生き残っていた最後の44Aは真二つに割れ、そのまま二度と動くことはなかった。
「はぁ……はぁ……」
全ての44Aを倒し終わり、肩で息をするシンジ。だが、すぐに思い出したかのように背後に倒れている少女へと駆け寄った。
(よかった……気を失っているだけみたいだ)
ほっとしたのも束の間、シンジは足下から力が抜けるのを感じた。そのまま地面に倒れるシンジ。
「あ…れ……?」
シンジは目を動かし、自分の体を見てみると、プラグスーツはあちこち破け、至る所から出血していた。足下には血だまりができている。
「はは……限界か……」
薄れ行く意識の中、シンジは自分たちの目の前にピンク色の巨人が降り立つのを見た。
・・・
「これは……」
マリは目の前の光景を唖然としてみていた。
八号機の索敵レーダーでは確かに44Aが6機、この周辺で確認されていたはずだ。しかし、そこにあるのは44Aの残骸と、倒れたまま動かないアスカ、そして白い巨大な生き物の牙のような何かを握りしめたまま自身の血の海に沈んでいるシンジ。そして二人を無表情で眺めているアヤナミ。
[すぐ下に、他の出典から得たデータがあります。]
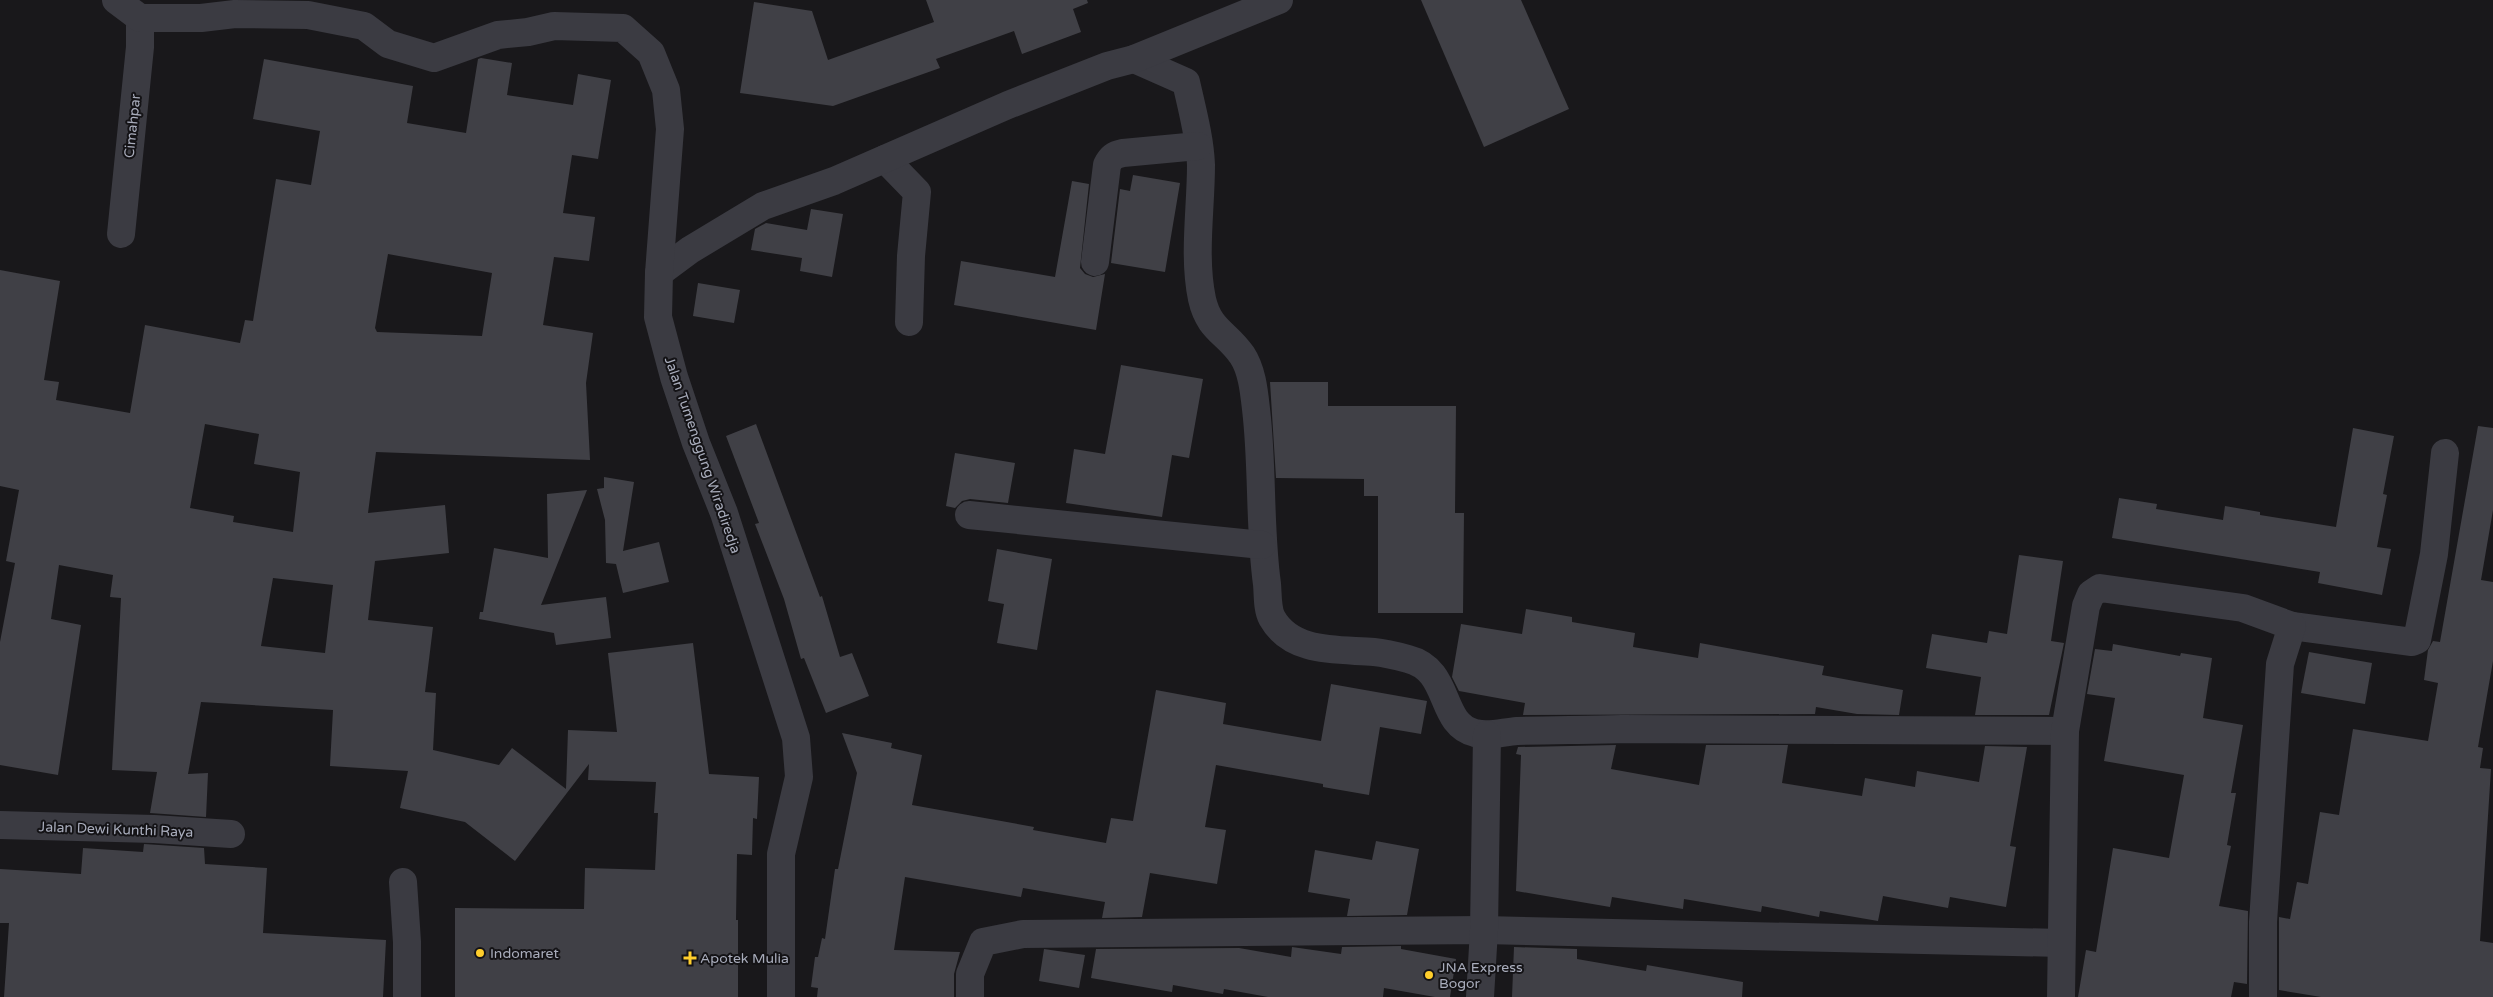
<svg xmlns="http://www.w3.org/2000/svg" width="2493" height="997" font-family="'Varela Round',sans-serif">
	<rect width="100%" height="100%" fill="#19181b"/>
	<g fill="#404046" fill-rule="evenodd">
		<polygon points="926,0 1087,0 1088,3 1073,9 1081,32 1022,54 1014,31 936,59 940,68 833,106 740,93 754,2 812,11 828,60 934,22"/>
		<polygon points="1421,0 1521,0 1569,109 1484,147"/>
		<path d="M481 58 512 63 507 95 573 105 578 74 611 80 598 159 572 155 563 213 595 217 589 261 554 257 543 325 593 333 586 383 590 460 376 452 368 513 445 505 449 553 375 561 368 620 433 627 425 692 436 693 433 750 499 765 512 748 566 789 568 730 617 732 608 653 693 643 709 774 759 777 757 819 753 818 752 855 737 854 736 920H738V997H455V908L584 909 585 868 655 870 658 813H654L656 782 588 780 589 764 515 861 465 822 400 808 408 771 330 766 333 710 201 702 188 774 208 773 206 817 150 813 157 772 112 770 121 598 110 597 113 575 59 565 51 619 81 625 58 775 0 765V642L15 563 6 561 19 490 0 486V270L60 281 44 380 59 382 56 400 130 413 145 325 240 343 245 320 253 321 276 179 311 185 320 131 253 119 264 59 413 86 407 123 466 133 478 59ZM388 254 492 273 482 336 377 332 375 328ZM205 424 259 434 254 464 300 472 293 532 233 522 234 516 190 508ZM273 578 333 585 325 653 261 646Z"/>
		<polygon points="1133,175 1180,183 1165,272 1111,263 1120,189 1130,191"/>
		<polygon points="1072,181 1089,184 1080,268 1085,274 1093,277 1105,274 1096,330 954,305 961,261 1055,277"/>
		<polygon points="811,209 843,214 832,277 800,271 802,258 751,250 755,229 766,223 807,230"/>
		<polygon points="698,283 740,290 734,323 693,316"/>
		<polygon points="1121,365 1203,379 1189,458 1172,455 1162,517 1066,503 1074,449 1105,454"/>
		<polygon points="1270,382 1328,382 1328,406 1456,406 1455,513 1464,513 1463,613 1378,613 1378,496 1364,496 1364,479 1276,478"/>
		<polygon points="756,424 820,597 822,596 840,657 852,653 869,696 826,713 804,658 801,659 784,599 755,524 759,523 726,436"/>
		<polygon points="2478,426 2493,428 2493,510 2481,580 2493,582 2493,661 2478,747 2483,748 2480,768 2491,769 2480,941 2493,943 2493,997 2321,997 2279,990 2279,917 2290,919 2297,882 2308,884 2320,812 2339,815 2353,729 2428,741 2438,683 2424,680 2428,650 2433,641 2440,642"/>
		<polygon points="2353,428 2394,436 2383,494 2387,495 2377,547 2391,549 2382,595 2318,583 2320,572 2112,538 2119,498 2157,504 2156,509 2223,520 2225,506 2260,512 2260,515 2336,527"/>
		<polygon points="955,453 1015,463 1008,503 970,499 962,501 955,508 946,506"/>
		<polygon points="604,477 634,482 623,551 659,542 669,582 623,593 616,564 606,563 605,520 597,489 604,488"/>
		<polygon points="587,490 541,605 606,597 611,638 556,645 554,633 479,619 480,612 483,612 494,548 548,558 547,494"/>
		<polygon points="997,549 1052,559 1037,650 997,643 1004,604 988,601"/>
		<polygon points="2019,555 2063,561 2051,641 2064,643 2049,715 1975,715 1981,677 1926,668 1932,634 1987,643 1989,631 2007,634"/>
		<polygon points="1526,609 1572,617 1572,622 1635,633 1633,647 1698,658 1700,643 1824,666 1822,675 1903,690 1899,715 1857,714 1816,707 1815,714 1523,715 1525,703 1459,691 1452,677 1461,624 1522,634"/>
		<polygon points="2113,644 2180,656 2181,653 2212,658 2203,718 2243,725 2231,793 2236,793 2227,845 2231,846 2219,906 2248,911 2247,984 2234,982 2231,997 2078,997 2086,950 2096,952 2113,848 2169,858 2184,775 2104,761 2115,698 2087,694 2095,649 2112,651"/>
		<polygon points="2309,652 2372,663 2365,704 2301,693"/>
		<polygon points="1331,684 1427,701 1421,734 1380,727 1369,795 1323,787 1323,784 1216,765 1205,827 1226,830 1217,884 1150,873 1142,917 1102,918 1105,902 1023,888 1021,897 905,877 894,950 960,952 954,974 954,997 817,997 818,988 811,987 815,957 818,957 822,938 825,939 835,869 838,869 857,773 842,733 892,743 891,748 922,755 912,805 1034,827 1033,830 1106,843 1111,818 1133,821 1156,690 1226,703 1223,724 1321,741"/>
		<polygon points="1616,745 1611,769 1699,785 1706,745 1788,745 1782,783 1862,796 1865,778 1915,787 1917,771 1979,782 1985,746 2027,747 2010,846 2016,847 2006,907 1950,897 1948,908 1883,896 1878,921 1820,911 1819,917 1762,906 1761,912 1684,899 1683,909 1612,897 1610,907 1516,891 1521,755 1516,754 1518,747"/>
		<polygon points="1376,841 1419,849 1407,915 1347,916 1350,899 1308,892 1315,850 1372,860"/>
		<polygon points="144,844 204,848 205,864 267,868 263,933 386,940 383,997 4,997 9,923 0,923 0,869 81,874 83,848 143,852"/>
		<polygon points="1401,946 1401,949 1456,959 1450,997 1435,997 1384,988 1383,997 1268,997 1224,989 1223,994 1173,985 1172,992 1091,978 1096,949 1239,948 1291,957 1292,947 1341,954 1342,947"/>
		<polygon points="1514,947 1577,949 1577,959 1646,971 1647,965 1743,982 1742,997 1512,997"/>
		<polygon points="1044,949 1085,955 1079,988 1039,981"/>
	</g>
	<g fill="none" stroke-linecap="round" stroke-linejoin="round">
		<g stroke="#3b3b42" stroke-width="28">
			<path d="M1134 59 1186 82C1192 109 1200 138 1201 165 1201 209 1193 256 1202 299 1209 330 1226 332 1242 355 1252 370 1254 391 1256 409 1263 467 1259 526 1267 584 1268 594 1267 609 1272 618 1292 654 1339 649 1374 652 1385 653 1397 656 1408 659 1452 670 1438 724 1475 733 1488 737 1503 732 1517 731 1552 730 1587 730 1622 729 1770 729 1917 731 2065 731"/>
			<polyline points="885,159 917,192 911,256 909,322"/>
			<polyline points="121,234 140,47 140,18"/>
			<path d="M1095 262 1107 165C1111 157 1114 155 1123 153L1198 146"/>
			<polyline points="659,273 690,250 763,206 834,181 1008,105 1107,66 1134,59 1279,0"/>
			<polyline points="969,515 1262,545"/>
			<polyline points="2292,626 2412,642 2417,640 2434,554 2445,453"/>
			<polyline points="0,825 154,829 231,834"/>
			<polyline points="403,882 407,942 407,997"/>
			<polyline points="970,997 970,974 983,942 1023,934 1484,930 2061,943"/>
			<polyline points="1480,997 1484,930 1487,735"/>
			<polyline points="2061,997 2065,731 2086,606 2091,594 2100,588 2243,608 2292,626 2280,664 2263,922 2263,997"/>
		</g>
		<polyline stroke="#3b3b42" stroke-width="28" points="116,0 140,18 201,18 235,14 308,15 364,26 388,44 434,58 498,35 528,32 554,26 623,28 651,53 666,90 670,129 659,273 658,317 674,377 696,443 724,513 796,738 799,777 781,854 781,997"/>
	</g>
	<g fill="#ffce2c" stroke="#141316" stroke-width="2">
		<circle cx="480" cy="953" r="5"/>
		<path d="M687.5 950.5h5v5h5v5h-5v5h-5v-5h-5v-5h5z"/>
		<circle cx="1429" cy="975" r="5"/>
	</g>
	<g text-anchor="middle" stroke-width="4" stroke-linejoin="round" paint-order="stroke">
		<g font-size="14" fill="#a9adbc" stroke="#141316">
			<text transform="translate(132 126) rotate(-84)" y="5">Cimahpar</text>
			<text transform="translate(703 455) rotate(71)" y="5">Jalan Tumenggung Wiradiredja</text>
			<text transform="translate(116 829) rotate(2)" y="5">Jalan Dewi Kunthi Raya</text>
		</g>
		<g font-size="14" fill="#a9adbc" stroke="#141316" text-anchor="start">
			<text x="490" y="958">Indomaret</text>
			<text x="700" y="963">Apotek Mulia</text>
			<text x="1439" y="972">JNA Express<tspan x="1439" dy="16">Bogor</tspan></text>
		</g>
	</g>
</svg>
短時間の思考の後、マリは優しく三人を八号機の手に収めると、ヴンダーに通信を入れた。
・・・
「ん……」
式波・アスカ・ラングレーは目を覚ました。まず目に飛び込んできたのは吐き気のするほど清潔感を覚える真っ白な天井。軽く左腕に痛みを覚え、見てみると腕には包帯が巻かれていた。
頭を動かして横を見ると、書類に何かを書いている副長、赤木リツコの姿があった。そして、アスカが目覚めたことに気がついたのか、リツコはアスカの方を振り向いた。
「起きたのね。」
「……ええ」
「腕に軽い裂傷、それに軽い脳震盪をおこしていたわ。44Aに生身で襲われたのにその程度で済んで良かったわね。もう部屋に戻っても良いわよ。」
淡々と告げるリツコ。それに対してアスカは顔を顰めながら聞いた。
「あのバカガキはどうなったの」
「……」
「何か言いなさいよ」
無言のリツコにアスカは眉間の皺を深くした。そしてリツコはため息をつきながらこう言った。
「隔離室よ」
そう告げるや否やアスカは部屋から出て行った。